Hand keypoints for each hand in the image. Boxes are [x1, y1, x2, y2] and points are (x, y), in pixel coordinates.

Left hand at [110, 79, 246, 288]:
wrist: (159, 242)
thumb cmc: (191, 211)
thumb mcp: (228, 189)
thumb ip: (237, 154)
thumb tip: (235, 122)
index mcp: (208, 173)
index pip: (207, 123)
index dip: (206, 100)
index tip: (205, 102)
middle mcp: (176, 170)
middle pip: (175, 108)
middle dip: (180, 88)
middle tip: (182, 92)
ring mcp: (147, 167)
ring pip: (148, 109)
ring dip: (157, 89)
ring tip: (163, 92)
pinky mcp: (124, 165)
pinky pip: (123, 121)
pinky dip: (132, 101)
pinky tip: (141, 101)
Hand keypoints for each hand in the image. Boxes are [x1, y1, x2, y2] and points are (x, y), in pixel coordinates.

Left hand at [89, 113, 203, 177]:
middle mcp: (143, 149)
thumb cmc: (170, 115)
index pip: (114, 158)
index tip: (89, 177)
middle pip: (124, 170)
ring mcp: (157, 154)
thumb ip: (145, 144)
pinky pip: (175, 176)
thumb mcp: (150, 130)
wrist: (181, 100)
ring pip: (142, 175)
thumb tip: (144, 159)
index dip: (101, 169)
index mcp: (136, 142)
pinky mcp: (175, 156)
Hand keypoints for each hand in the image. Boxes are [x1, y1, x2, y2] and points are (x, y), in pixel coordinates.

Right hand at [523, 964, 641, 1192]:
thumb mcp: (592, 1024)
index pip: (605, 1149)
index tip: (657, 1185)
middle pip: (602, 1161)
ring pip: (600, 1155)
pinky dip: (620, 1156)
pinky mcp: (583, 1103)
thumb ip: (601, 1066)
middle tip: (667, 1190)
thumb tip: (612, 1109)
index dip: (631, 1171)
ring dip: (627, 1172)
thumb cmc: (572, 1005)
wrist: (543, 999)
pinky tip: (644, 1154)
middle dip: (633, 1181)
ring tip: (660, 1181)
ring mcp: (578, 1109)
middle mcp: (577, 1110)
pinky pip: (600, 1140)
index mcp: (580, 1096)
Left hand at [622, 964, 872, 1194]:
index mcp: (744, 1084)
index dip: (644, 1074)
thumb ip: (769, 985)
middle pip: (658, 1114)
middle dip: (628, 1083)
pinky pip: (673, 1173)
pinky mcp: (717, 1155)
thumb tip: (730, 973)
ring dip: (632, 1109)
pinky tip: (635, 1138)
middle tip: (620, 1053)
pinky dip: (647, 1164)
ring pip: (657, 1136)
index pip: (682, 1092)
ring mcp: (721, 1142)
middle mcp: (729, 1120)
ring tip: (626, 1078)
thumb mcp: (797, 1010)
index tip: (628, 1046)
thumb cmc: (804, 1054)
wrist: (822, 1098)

**********

__WHAT TO DO__. Check each line of the material above for the word "Left", then state how many lines hold it. Only the number.

__SOLUTION TO THIS EXERCISE__. 3